RLHF Book
Nathan Lambert’s open textbook on Reinforcement Learning from Human Feedback. Free online at rlhfbook.com, source on GitHub (1.8k stars, heading to Manning print edition April 2026). Gentle introduction for readers with a quantitative background — not a blog dump, an actual book that covers the full optimization pipeline.
Why this resource is load-bearing
Most RLHF knowledge is scattered across papers, blog posts, and Twitter threads. Lambert stitches it into one linear progression:
- Origins & foundations — economics, philosophy, optimal control. Where the preference-learning idea actually came from.
- Fundamentals — problem formulation, preference data collection, math framework.
- Core pipeline — instruction tuning (IFT) → reward model training → rejection sampling → PPO → direct alignment (DPO).
- Advanced — synthetic data, evaluation, tool use, RLVR (reinforcement learning from verifiable rewards, the reasoning-model trick).
- Open questions — product applications, future directions.

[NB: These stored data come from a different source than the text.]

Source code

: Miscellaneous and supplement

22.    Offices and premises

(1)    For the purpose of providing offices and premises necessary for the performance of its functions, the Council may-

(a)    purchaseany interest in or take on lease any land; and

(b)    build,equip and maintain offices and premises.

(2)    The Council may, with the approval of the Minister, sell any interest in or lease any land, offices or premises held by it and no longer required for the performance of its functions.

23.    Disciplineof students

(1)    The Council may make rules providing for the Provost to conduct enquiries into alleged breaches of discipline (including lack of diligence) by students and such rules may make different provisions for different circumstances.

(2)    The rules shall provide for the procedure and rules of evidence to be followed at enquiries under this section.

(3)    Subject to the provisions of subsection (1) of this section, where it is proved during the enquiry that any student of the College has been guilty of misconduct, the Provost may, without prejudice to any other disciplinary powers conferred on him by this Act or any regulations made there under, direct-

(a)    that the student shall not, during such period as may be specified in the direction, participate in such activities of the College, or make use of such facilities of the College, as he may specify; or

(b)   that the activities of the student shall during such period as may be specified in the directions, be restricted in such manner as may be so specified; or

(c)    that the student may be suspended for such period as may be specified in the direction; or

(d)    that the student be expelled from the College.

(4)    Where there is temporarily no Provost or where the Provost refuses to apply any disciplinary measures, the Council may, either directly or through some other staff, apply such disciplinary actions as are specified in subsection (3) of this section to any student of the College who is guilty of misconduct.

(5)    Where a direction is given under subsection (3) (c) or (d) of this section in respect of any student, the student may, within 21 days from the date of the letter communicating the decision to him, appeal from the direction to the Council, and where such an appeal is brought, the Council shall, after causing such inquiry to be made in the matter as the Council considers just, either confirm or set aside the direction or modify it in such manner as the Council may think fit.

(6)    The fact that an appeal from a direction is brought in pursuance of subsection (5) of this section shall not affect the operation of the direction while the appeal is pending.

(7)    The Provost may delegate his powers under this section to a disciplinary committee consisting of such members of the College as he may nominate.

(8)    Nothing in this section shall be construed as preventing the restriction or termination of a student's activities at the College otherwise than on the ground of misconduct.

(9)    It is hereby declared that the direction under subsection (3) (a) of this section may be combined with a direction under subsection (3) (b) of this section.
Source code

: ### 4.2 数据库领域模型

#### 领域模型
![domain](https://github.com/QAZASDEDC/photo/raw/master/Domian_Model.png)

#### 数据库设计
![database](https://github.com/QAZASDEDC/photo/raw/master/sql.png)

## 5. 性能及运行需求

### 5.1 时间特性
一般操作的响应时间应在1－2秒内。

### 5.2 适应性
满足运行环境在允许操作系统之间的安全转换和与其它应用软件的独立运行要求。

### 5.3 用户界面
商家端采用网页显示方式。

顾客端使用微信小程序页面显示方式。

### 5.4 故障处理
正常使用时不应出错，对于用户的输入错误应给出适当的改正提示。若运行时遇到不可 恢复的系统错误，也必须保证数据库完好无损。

The book is a living document: v0 April 2025 → v2 February 2026 with reorg, editor feedback, expansion. Companion code library, video course, Kindle + PDF support, Discord community.
What to take from it
- RLHF is a deployment tool, not just an algorithm. The pipeline matters as much as the loss function. Data collection → reward model → policy optimization → eval — each stage has its own failure modes.
- DPO vs PPO is not religion. Lambert treats direct alignment algorithms as one branch, not the branch. For small labs, DPO is simpler; for large-scale production, PPO+reward-model still wins.
- RLVR is the reasoning unlock. The chapter on reinforcement learning from verifiable rewards is the clearest explanation of how o1/R1-style reasoning models are actually trained. Verifiable = unit tests, math answer checkers, code execution traces.
- Evaluation is the hard part. Lambert spends serious pages on eval methods — because reward hacking, preference-collection bias, and benchmark gaming make “did it work?” non-trivial.
Connections
- schema-guided-reasoning — SGR is the inference-time alignment trick (structure the output space). RLHF is the training-time alignment trick (train the model to prefer good outputs). Complementary, not competing — we use SGR because we don’t train our own models.
- sgr-deep-dive — extends the SGR note with code. RLHF teaches when SGR alone isn’t enough: if the base model lacks a capability, structured prompting won’t summon it — you need to train or pick a stronger base.
- agent-benchmarks — the book’s eval chapter pairs with our agent-benchmark survey. RLHF eval (reward hacking, Goodhart’s law) explains why SWE-bench numbers keep climbing without real capability gains.
- erc3-agents-competition — our ERC3 results used prompting + evolution, not RLHF. The book is the “what we’re not doing” reference — useful to know the ceiling of in-context methods.
- shinka-evolve — evolutionary code optimization is adjacent to RLHF in the “optimize LLM behavior without gradient descent on weights” family. RLHF trains the model; Shinka evolves the prompt/program around the model.
- stanford-ai-index-2026 — macro context for why RLHF matters: post-training is where the capability gap between open and closed models is being decided.
How we use this
Solo founders don’t train foundation models. So the book is a literacy tool, not a manual:
- Read the first 3 chapters (origins, fundamentals, pipeline) to understand what you’re buying when you pick a model.
- Skim the DPO and RLVR chapters to know which open models are worth fine-tuning for narrow tasks (verifiable reward = we can make a reward signal from tests/code execution).
- Skip the PPO deep-dive unless you’re actually shipping reward models.